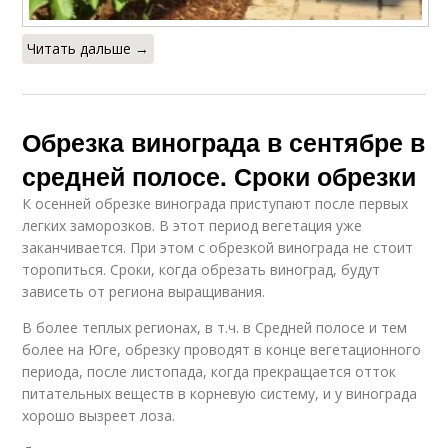
Читать дальше →
Обрезка винограда в сентябре в
средней полосе. Сроки обрезки
К осенней обрезке винограда приступают после первых
легких заморозков. В этот период вегетация уже
заканчивается. При этом с обрезкой винограда не стоит
торопиться. Сроки, когда обрезать виноград, будут
зависеть от региона выращивания.
В более теплых регионах, в т.ч. в Средней полосе и тем
более на Юге, обрезку проводят в конце вегетационного
периода, после листопада, когда прекращается отток
питательных веществ в корневую систему, и у винограда
хорошо вызреет лоза.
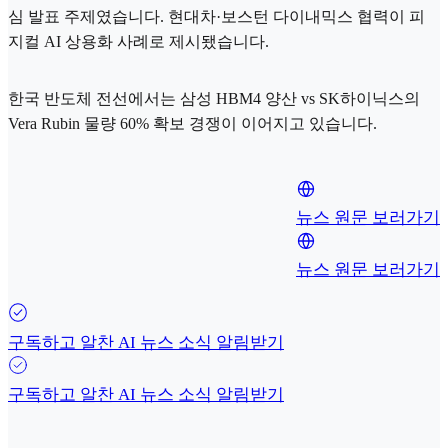
심 발표 주제였습니다. 현대차·보스턴 다이내믹스 협력이 피
지컬 AI 상용화 사례로 제시됐습니다.
한국 반도체 전선에서는 삼성 HBM4 양산 vs SK하이닉스의
Vera Rubin 물량 60% 확보 경쟁이 이어지고 있습니다.
뉴스 원문 보러가기
뉴스 원문 보러가기
구독하고 알찬 AI 뉴스 소식 알림받기
구독하고 알찬 AI 뉴스 소식 알림받기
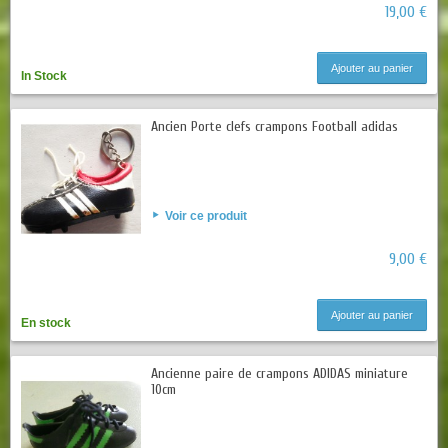
19,00 €
Ajouter au panier
In Stock
Ancien Porte clefs crampons Football adidas
Voir ce produit
9,00 €
Ajouter au panier
En stock
Ancienne paire de crampons ADIDAS miniature
10cm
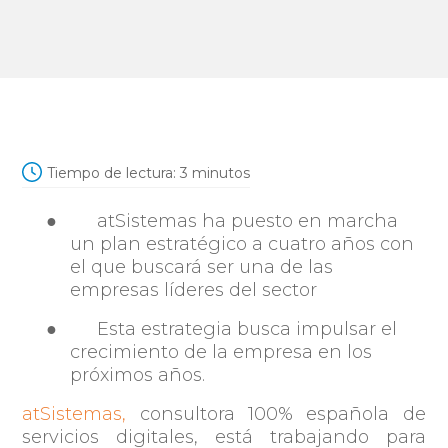
Tiempo de lectura:
3
minutos
●
atSistemas ha puesto en marcha
un plan estratégico a cuatro años con
el que buscará ser una de las
empresas líderes del sector
●
Esta estrategia busca impulsar el
crecimiento de la empresa en los
próximos años.
atSistemas
,
consultora 100% española de
servicios digitales,
está trabajando
para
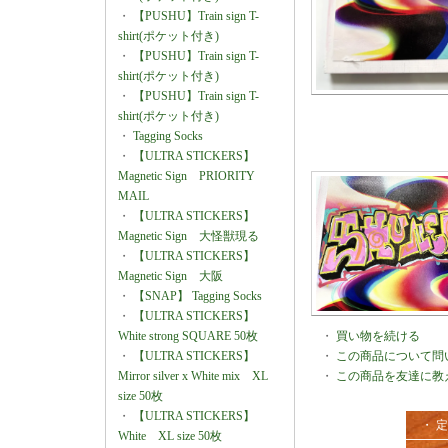
・
【PUSHU】Train sign T-
shirt(ポケット付き)
・
【PUSHU】Train sign T-
shirt(ポケット付き)
・
【PUSHU】Train sign T-
shirt(ポケット付き)
・
Tagging Socks
・
【ULTRA STICKERS】
Magnetic Sign PRIORITY
MAIL
・
【ULTRA STICKERS】
Magnetic Sign 大怪獣現る
・
【ULTRA STICKERS】
Magnetic Sign 大阪
・
【SNAP】 Tagging Socks
・
【ULTRA STICKERS】
White strong SQUARE 50枚
・
買い物を続ける
・
【ULTRA STICKERS】
・
この商品について問
Mirror silver x White mix XL
・
この商品を友達に教
size 50枚
・
【ULTRA STICKERS】
・ 
White XL size 50枚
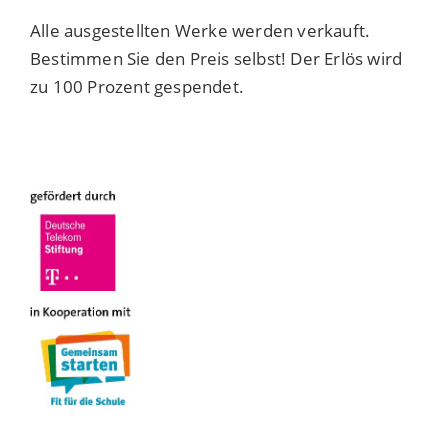
Alle ausgestellten Werke werden verkauft.
Bestimmen Sie den Preis selbst! Der Erlös wird
zu 100 Prozent gespendet.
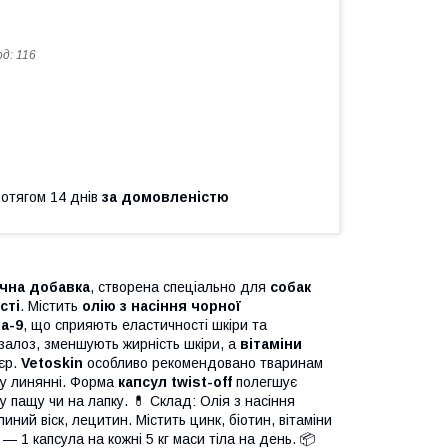
од:
116
ротягом 14 днів
за домовленістю
чна добавка
, створена спеціально для
собак
сті
. Містить
олію з насіння чорної
a-9
, що сприяють еластичності шкіри та
залоз, зменшують жирність шкіри, а
вітаміни
єр.
Vetoskin
особливо рекомендовано тваринам
му линянні. Форма
капсул twist-off
полегшує
 пащу чи на лапку. 💊 Склад: Олія з насіння
иний віск, лецитин. Містить цинк, біотин, вітаміни
— 1 капсула на кожні 5 кг маси тіла на день. 📦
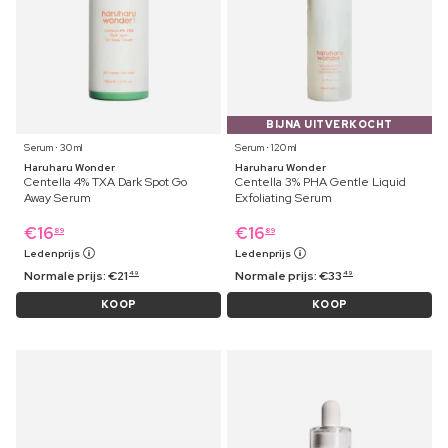
BIJNA UITVERKOCHT
Serum ⋅ 30 ml
Serum ⋅ 120 ml
Haruharu Wonder
Haruharu Wonder
Centella 4% TXA Dark Spot Go
Centella 3% PHA Gentle Liquid
Away Serum
Exfoliating Serum
€
16
€
16
89
89
Ledenprijs
Ledenprijs
Normale prijs:
€
21
Normale prijs:
€
33
49
49
KOOP
KOOP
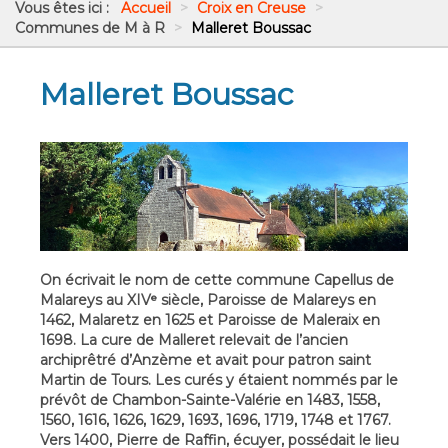
Vous êtes ici :
Accueil
>
Croix en Creuse
>
Communes de M à R
>
Malleret Boussac
Malleret Boussac
On écrivait le nom de cette commune Capellus de
Malareys au XIVᵉ siècle, Paroisse de Malareys en
1462, Malaretz en 1625 et Paroisse de Maleraix en
1698. La cure de Malleret relevait de l’ancien
archiprêtré d’Anzème et avait pour patron saint
Martin de Tours. Les curés y étaient nommés par le
prévôt de Chambon-Sainte-Valérie en 1483, 1558,
1560, 1616, 1626, 1629, 1693, 1696, 1719, 1748 et 1767.
Vers 1400, Pierre de Raffin, écuyer, possédait le lieu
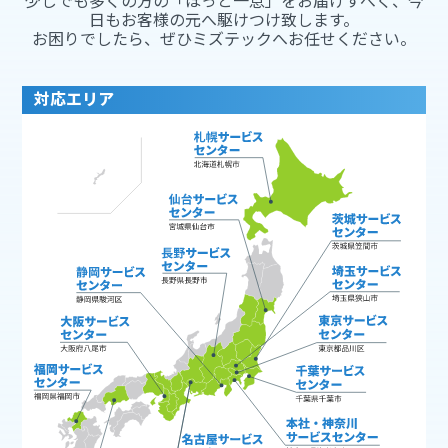
少しでも多くの方の「ほっと一息」をお届けすべく、今
日もお客様の元へ駆けつけ致します。
お困りでしたら、ぜひミズテックへお任せください。
対応エリア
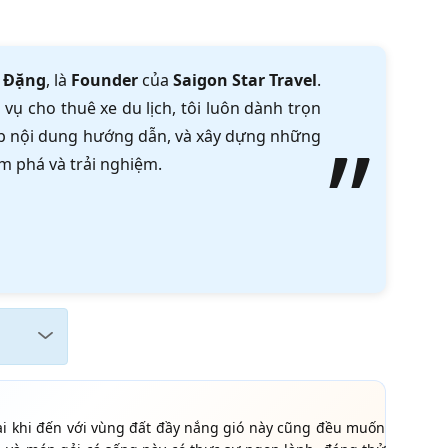
 Đặng
, là
Founder
của
Saigon Star Travel
.
vụ cho thuê xe du lịch, tôi luôn dành trọn
tập nội dung hướng dẫn, và xây dựng những
m phá và trải nghiệm.
i khi đến với vùng đất đầy nắng gió này cũng đều muốn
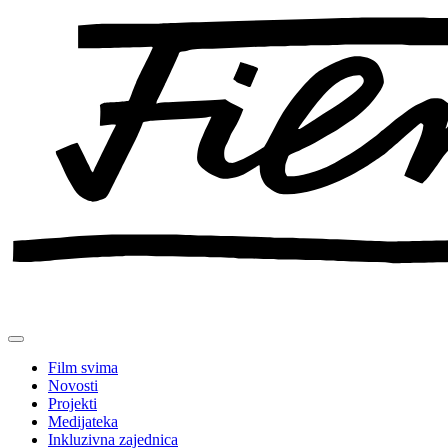
Preskoči
na
sadržaj
Film svima
Novosti
Projekti
Medijateka
Inkluzivna zajednica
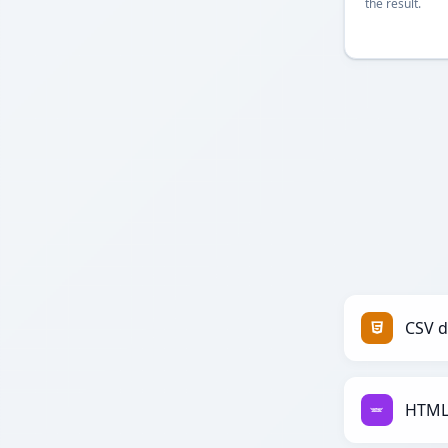
the result.
CSV 
HTML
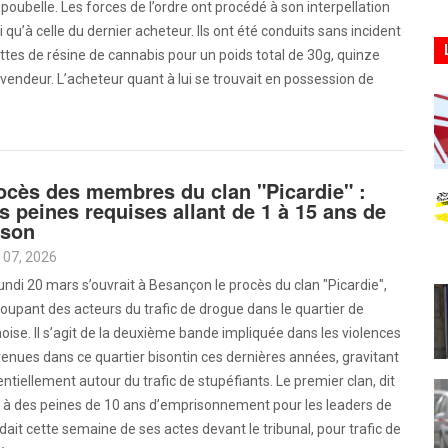
poubelle. Les forces de l’ordre ont procédé à son interpellation
i qu’à celle du dernier acheteur. Ils ont été conduits sans incident
tes de résine de cannabis pour un poids total de 30g, quinze
vendeur. L’acheteur quant à lui se trouvait en possession de
ocès des membres du clan "Picardie" :
s peines requises allant de 1 à 15 ans de
ison
Aoû 07, 2026
undi 20 mars s’ouvrait à Besançon le procès du clan "Picardie",
oupant des acteurs du trafic de drogue dans le quartier de
oise. Il s’agit de la deuxième bande impliquée dans les violences
enues dans ce quartier bisontin ces dernières années, gravitant
ntiellement autour du trafic de stupéfiants. Le premier clan, dit
nt à des peines de 10 ans d’emprisonnement pour les leaders de
ait cette semaine de ses actes devant le tribunal, pour trafic de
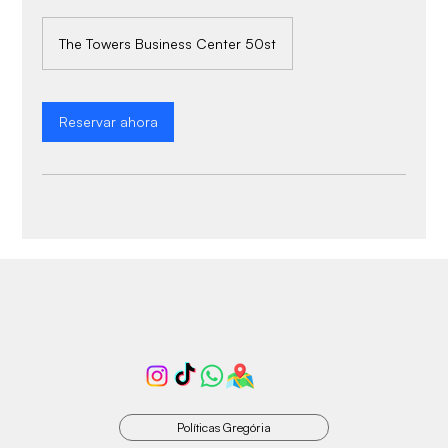
The Towers Business Center 50st
Reservar ahora
Políticas Gregória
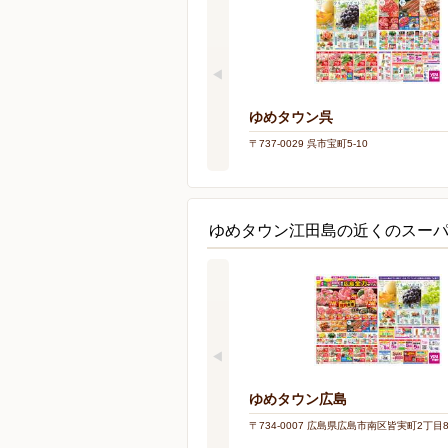
ゆめタウン呉
〒737-0029 呉市宝町5-10
ゆめタウン江田島の近くのスー
ゆめタウン広島
〒734-0007 広島県広島市南区皆実町2丁目8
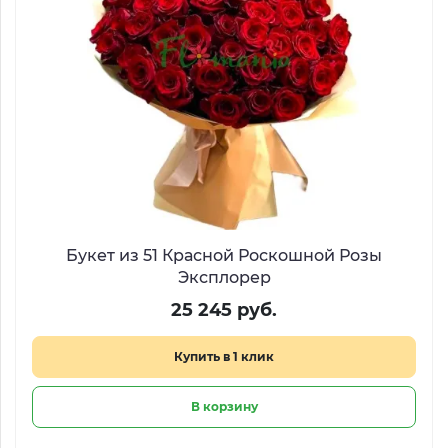
Букет из 51 Красной Роскошной Розы
Эксплорер
25 245 руб.
Купить в 1 клик
В корзину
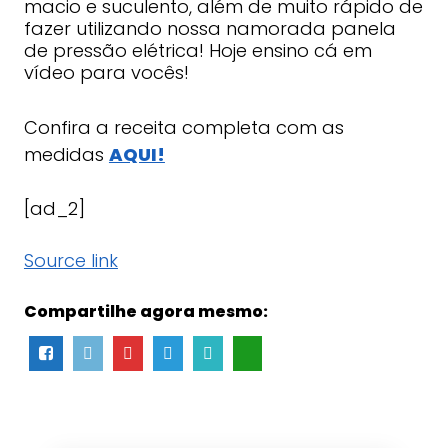
macio e suculento, além de muito rápido de
fazer utilizando nossa namorada panela
de pressão elétrica! Hoje ensino cá em
vídeo para vocês!
Confira a receita completa com as
medidas
AQUI!
[ad_2]
Source link
Compartilhe agora mesmo:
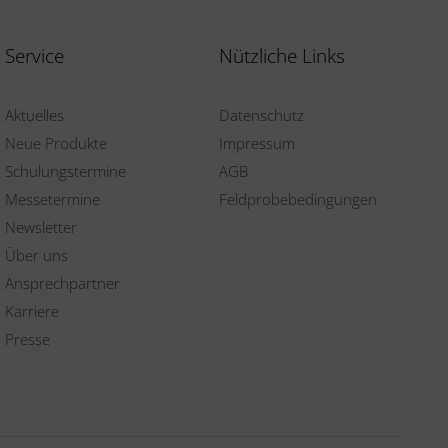
Service
Nützliche Links
Aktuelles
Datenschutz
Neue Produkte
Impressum
Schulungstermine
AGB
Messetermine
Feldprobebedingungen
Newsletter
Über uns
Ansprechpartner
Karriere
Presse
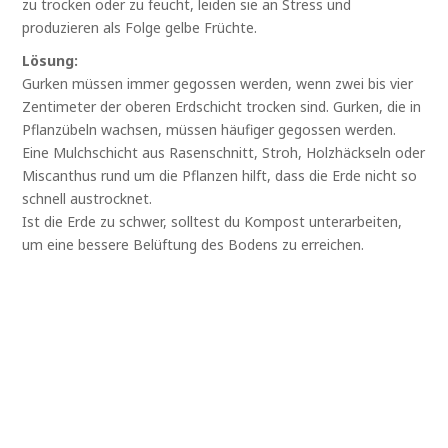
zu trocken oder zu feucht, leiden sie an Stress und
produzieren als Folge gelbe Früchte.
Lösung:
Gurken müssen immer gegossen werden, wenn zwei bis vier
Zentimeter der oberen Erdschicht trocken sind. Gurken, die in
Pflanzübeln wachsen, müssen häufiger gegossen werden.
Eine Mulchschicht aus Rasenschnitt, Stroh, Holzhäckseln oder
Miscanthus rund um die Pflanzen hilft, dass die Erde nicht so
schnell austrocknet.
Ist die Erde zu schwer, solltest du Kompost unterarbeiten,
um eine bessere Belüftung des Bodens zu erreichen.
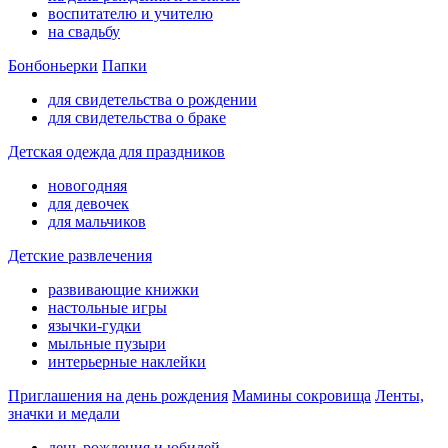
воспитателю и учителю
на свадьбу
Бонбоньерки
Папки
для свидетельства о рождении
для свидетельства о браке
Детская одежда для праздников
новогодняя
для девочек
для мальчиков
Детские развлечения
развивающие книжки
настольные игры
язычки-гудки
мыльные пузыри
интерьерные наклейки
Приглашения на день рождения
Мамины сокровища
Ленты,
значки и медали
день рождения и юбилей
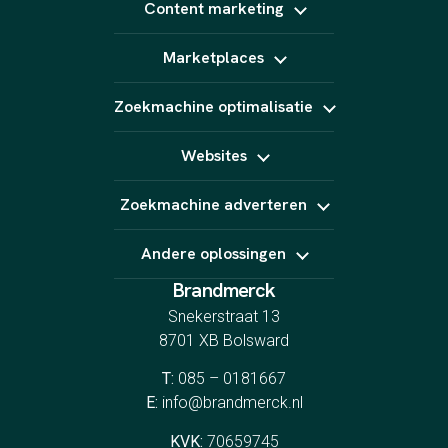
Content strategie
Content marketing
LinkedIn Ads
Influencer marketing
TikTok Ads
Copywriting
Snapchat Ads
Marketplaces
Video (short form)
Pinterest Ads
Fotografie
Bol
Animatie
Zoekmachine optimalisatie
Kaufland
AI content
Amazon
SEO
Podcast
Marktplaats
Websites
GEO
E-Mail marketing
Linkbuilding
Website laten maken
Zoekmachine adverteren
Webshop laten maken
Landingspagina's
Google Ads
CRO
Andere oplossingen
Bing Ads
YouTube Ads
Brandmerck
Indeed
Spotify
Snekerstraat 13
8701 XB Bolsward
T:
085 – 0181667
E:
info@brandmerck.nl
KVK:
70659745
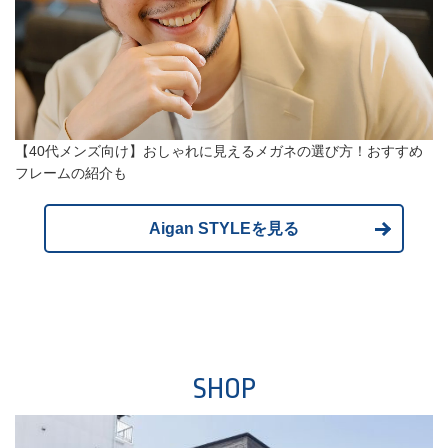
【40代メンズ向け】おしゃれに見えるメガネの選び方！おすすめ
フレームの紹介も
Aigan STYLEを見る
SHOP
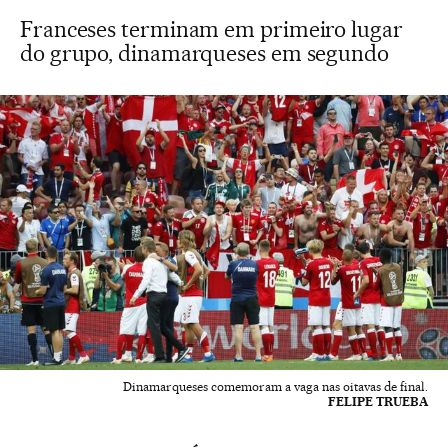
Franceses terminam em primeiro lugar
do grupo, dinamarqueses em segundo
Dinamarqueses comemoram a vaga nas oitavas de final.
FELIPE TRUEBA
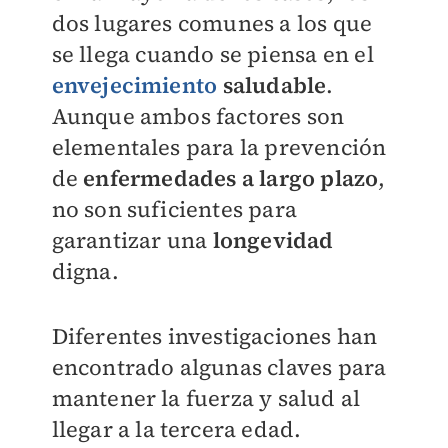
dos lugares comunes a los que
se llega cuando se piensa en el
envejecimiento
saludable
.
Aunque ambos factores son
elementales para la prevención
de
enfermedades a largo plazo
,
no son suficientes para
garantizar una
longevidad
digna.
Diferentes investigaciones han
encontrado algunas claves para
mantener la fuerza y salud al
llegar a la tercera edad.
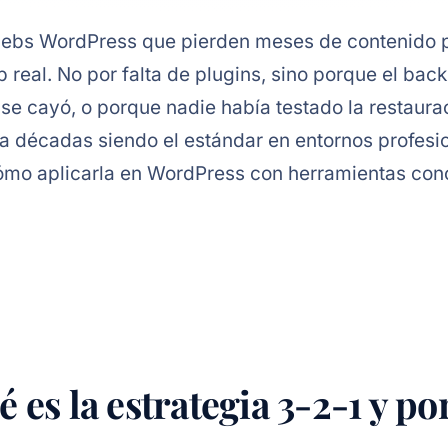
bs WordPress que pierden meses de contenido p
 real. No por falta de plugins, sino porque el bac
se cayó, o porque nadie había testado la restaura
va décadas siendo el estándar en entornos profesio
 cómo aplicarla en WordPress con herramientas con
 es la estrategia 3-2-1 y p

What needs to be done: Nothing but the lines with "рождения" should be returned, copied from the entries above.

Response to this exercise:
Приглашения на день рождения
день рождения и юбилей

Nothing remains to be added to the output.